AAVE launches LENS protocol, deployed to Polygon Mumbai

AAVE’s team (AAVE/USD) has created Lens, a decentralized social graph protocol that empowers creators to own the links in the social graph that connects them with their community, Mirror reported. Lens allows users to publish and collect posts, create and follow profiles, and more.

It is EVM compatible and under development, but a version has been deployed to the Polygon Mumbai testnet (MATIC/USD).

Through a mix of storage on the Lens Hub contract and callbacks that provide custom logic via modules or mint NFTs, the Lens Hub keeps track of interactions.


Profiles can be created with a handle, a profile image, and a Follow module and Follow NFT URI. When a user creates a profile, a Lens Hub NFT is minted to his account.

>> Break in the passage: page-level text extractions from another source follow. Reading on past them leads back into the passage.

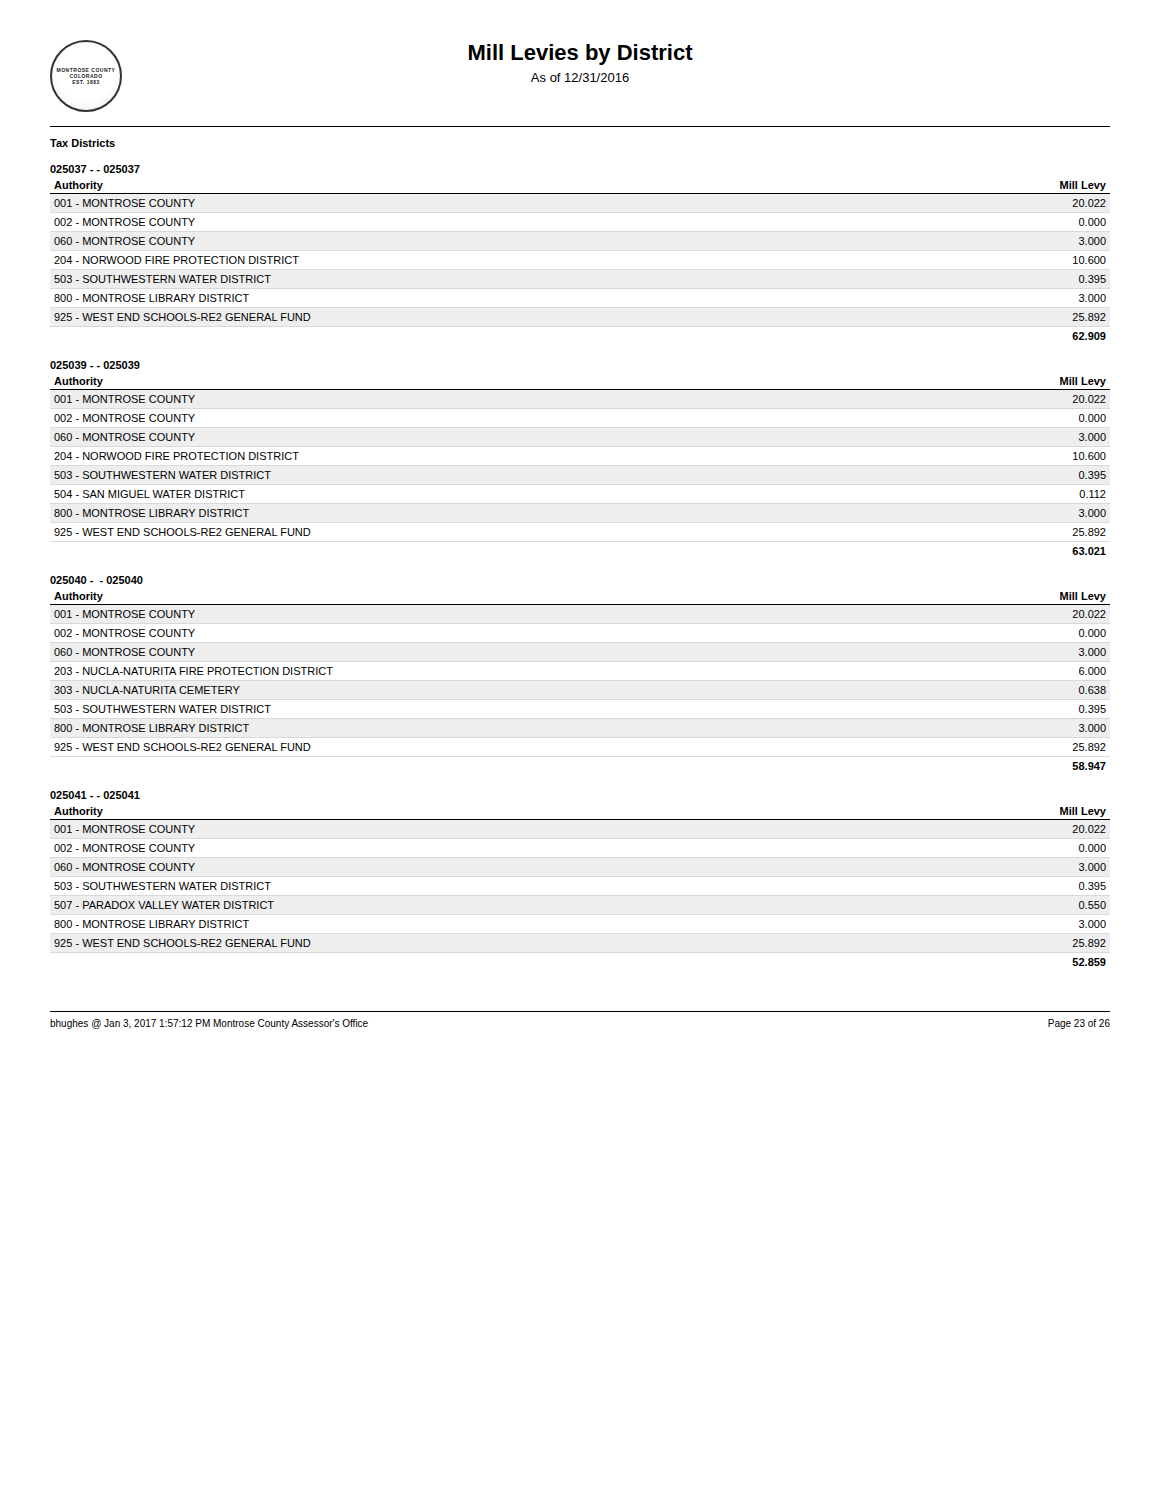MONTROSE COUNTY
COLORADO
EST. 1883
Mill Levies by District
As of 12/31/2016
Tax Districts
025037 - - 025037
| Authority | Mill Levy |
| --- | --- |
| 001 - MONTROSE COUNTY | 20.022 |
| 002 - MONTROSE COUNTY | 0.000 |
| 060 - MONTROSE COUNTY | 3.000 |
| 204 - NORWOOD FIRE PROTECTION DISTRICT | 10.600 |
| 503 - SOUTHWESTERN WATER DISTRICT | 0.395 |
| 800 - MONTROSE LIBRARY DISTRICT | 3.000 |
| 925 - WEST END SCHOOLS-RE2 GENERAL FUND | 25.892 |
| | 62.909 |
025039 - - 025039
| Authority | Mill Levy |
| --- | --- |
| 001 - MONTROSE COUNTY | 20.022 |
| 002 - MONTROSE COUNTY | 0.000 |
| 060 - MONTROSE COUNTY | 3.000 |
| 204 - NORWOOD FIRE PROTECTION DISTRICT | 10.600 |
| 503 - SOUTHWESTERN WATER DISTRICT | 0.395 |
| 504 - SAN MIGUEL WATER DISTRICT | 0.112 |
| 800 - MONTROSE LIBRARY DISTRICT | 3.000 |
| 925 - WEST END SCHOOLS-RE2 GENERAL FUND | 25.892 |
| | 63.021 |
025040 - - 025040
| Authority | Mill Levy |
| --- | --- |
| 001 - MONTROSE COUNTY | 20.022 |
| 002 - MONTROSE COUNTY | 0.000 |
| 060 - MONTROSE COUNTY | 3.000 |
| 203 - NUCLA-NATURITA FIRE PROTECTION DISTRICT | 6.000 |
| 303 - NUCLA-NATURITA CEMETERY | 0.638 |
| 503 - SOUTHWESTERN WATER DISTRICT | 0.395 |
| 800 - MONTROSE LIBRARY DISTRICT | 3.000 |
| 925 - WEST END SCHOOLS-RE2 GENERAL FUND | 25.892 |
| | 58.947 |
025041 - - 025041
| Authority | Mill Levy |
| --- | --- |
| 001 - MONTROSE COUNTY | 20.022 |
| 002 - MONTROSE COUNTY | 0.000 |
| 060 - MONTROSE COUNTY | 3.000 |
| 503 - SOUTHWESTERN WATER DISTRICT | 0.395 |
| 507 - PARADOX VALLEY WATER DISTRICT | 0.550 |
| 800 - MONTROSE LIBRARY DISTRICT | 3.000 |
| 925 - WEST END SCHOOLS-RE2 GENERAL FUND | 25.892 |
| | 52.859 |
bhughes @ Jan 3, 2017 1:57:12 PM Montrose County Assessor's Office
Page 23 of 26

There are two main ways to follow a profile: Follow modules and follow NFTs. Follow modules are contracts establishing the rules for new followers. Types of following modules include:

  • Fee — all accounts can follow you, but they need to pay a fee amount
  • Permissioned — only accounts that you approved can follow you

After you follow a profile, you mint Follow NFTs to follower accounts. Following a profile comes with all NFT interoperability and functionality. Extras can include gated token content, airdrops, or holding a valuable piece of digital art.


Lens Hub creates and stores posts by providing a reference and collect module as well as a content reference. A reference module is a contract specifying the rules for commenting and mirroring the publication. Collect modules set the rules for post collection. A content reference is a URL directing to content outside LENS.


When a post is “mirrored”, LENS stores the original post profile and publication ID as a new post. As the Mirror can indicate the original post, no content references are stored.


The meta transaction approach has emerged as a good design choice to allow publishing with signatures. LENS supports transactions using signatures for mirroring, posting, following, commenting, burning, and more.


For security reasons, profiles can specify a “dispatcher.” This is an account that serves a profile, It can share access or act as a form of delegation. Dispatchers can post, mirror, update profile information, and comment. They can only be updated by the profile owner.